The size of a texture in bytes is pitch * height.  Pitch = bytes in a row, height = number of rows.  Those are the 2 separate factors you need to determine how many bytes in a flat 2D texture.  Why are you looking at your error repeatedly and calling it good?


L. Spiro

I restore Nintendo 64 video-game OST’s into HD! https://www.youtube.com/channel/UCCtX_wedtZ5BoyQBXEhnVZw/playlists?view=1&sort=lad&flow=grid

10 minutes ago, L. Spiro said:

What are you misunderstanding about this math?

Why are you looking at your error repeatedly and calling it good?
 

(1) The pitch multiplied by the height give a lesser value than the pitch squared... thus giving an image that is not complete.

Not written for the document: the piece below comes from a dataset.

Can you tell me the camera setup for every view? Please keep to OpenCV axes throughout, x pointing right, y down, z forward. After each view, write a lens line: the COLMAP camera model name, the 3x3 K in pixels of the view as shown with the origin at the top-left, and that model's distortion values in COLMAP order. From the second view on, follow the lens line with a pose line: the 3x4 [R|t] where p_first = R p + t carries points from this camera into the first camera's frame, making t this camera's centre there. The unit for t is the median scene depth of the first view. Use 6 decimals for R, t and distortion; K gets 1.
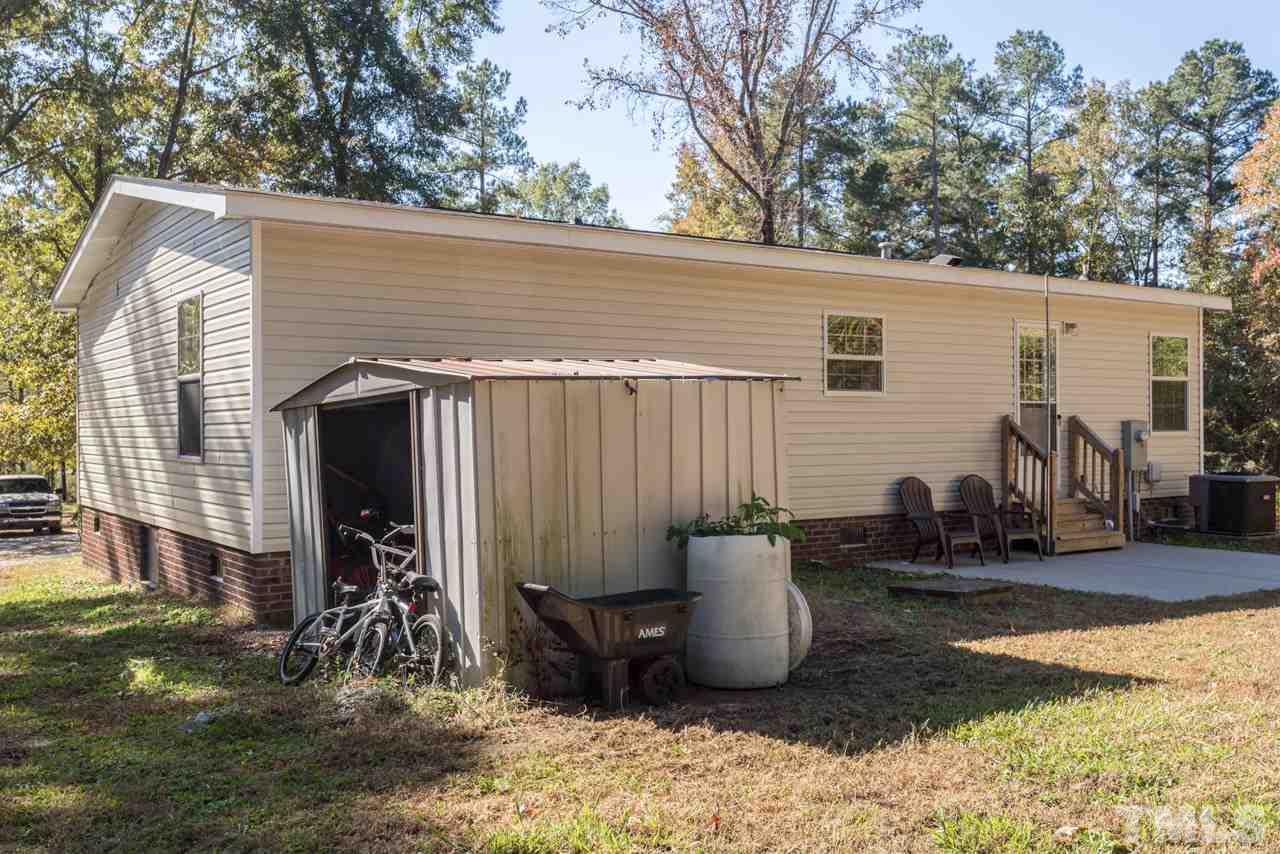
lens RADIAL K [[673.5, 0, 636.6], [0, 673.5, 434.7], [0, 0, 1]] dist [0.004106, 0.001672]
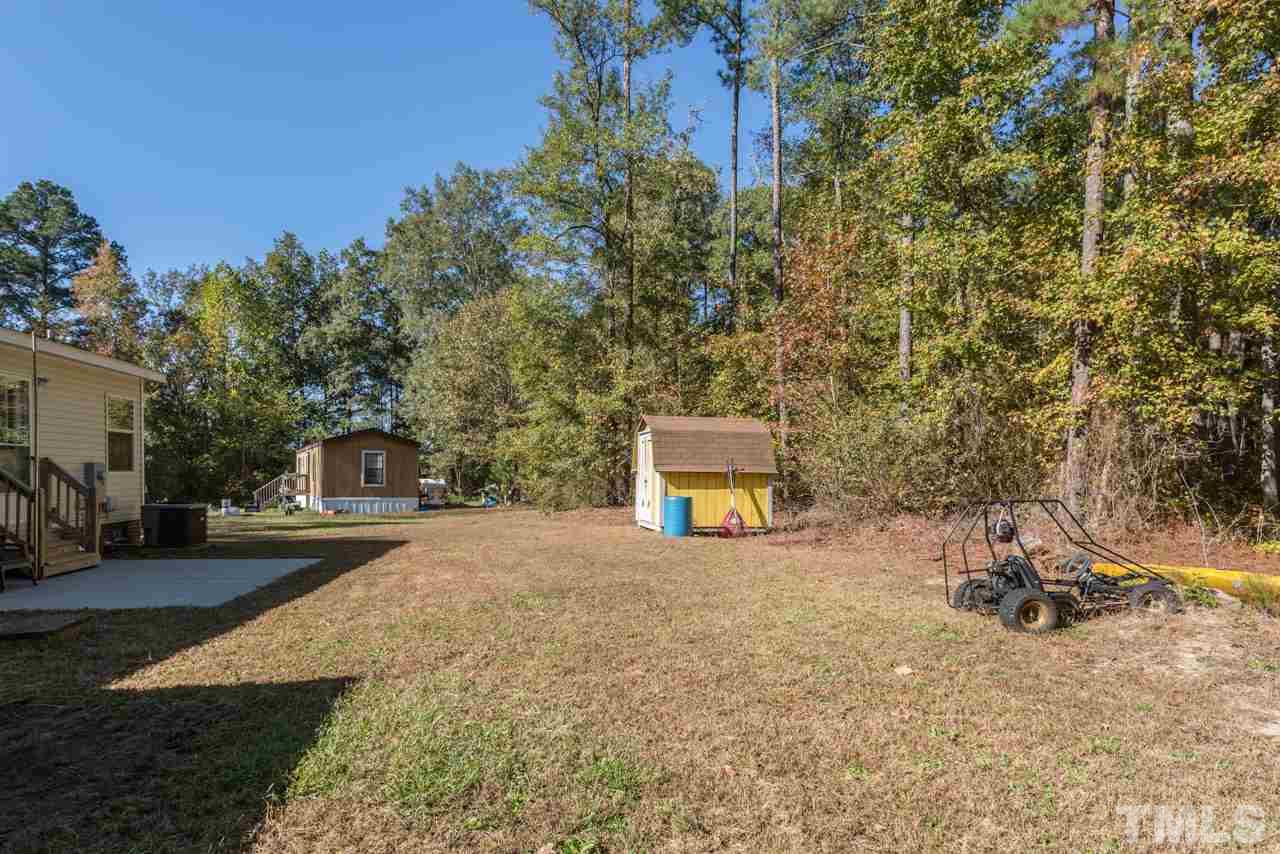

For some reason, as I have seen, the member values for the 3rd variable in the function are not supposed to be greater than the width or height...

 

Why would I settle for half an image?

 

-rjhwinner03

12 minutes ago, rjhwinner03 said:

 

Why would I settle for half an image?

Because it probably isn't. The pitch is not the width in pixels! It might be, if the hardware surface is one byte per pixel and there's no extra padding added to the end of each row of pixels. But that seems unlikely to me, given that you're getting this crash.

What is the width of the texture, in pixels? Is it 64, or 128?

So, are you going to argue or are you going to see the problem with your math and fix this so we can move on?

You have a 64x64 texture with 1 byte per pixel (L8).  The texture size would be W*H = 64*64 except that, for GPU reasons, they padded each row out to 128 bytes (pitch) instead of 64, which makes the texture size 128*64 (pitch * height).  You are passing 128*128, which is entirely arbitrary.  Just because you have a square texture doesn't mean the row width and height are the same.  That doesn't even begin to make sense as you could tell by trying to figure out what I just said because "bytes-per-height" isn't even a concept.
Since you're overwriting double the image size it can be assumed that this is causing other bugs as well.

You're the one making the mistake of thinking that just because you have a square texture you have to pass in the squared "pitch," so you can't just sit there and ignore this over and over as it is being pointed out to you.  Stop arguing and fix it.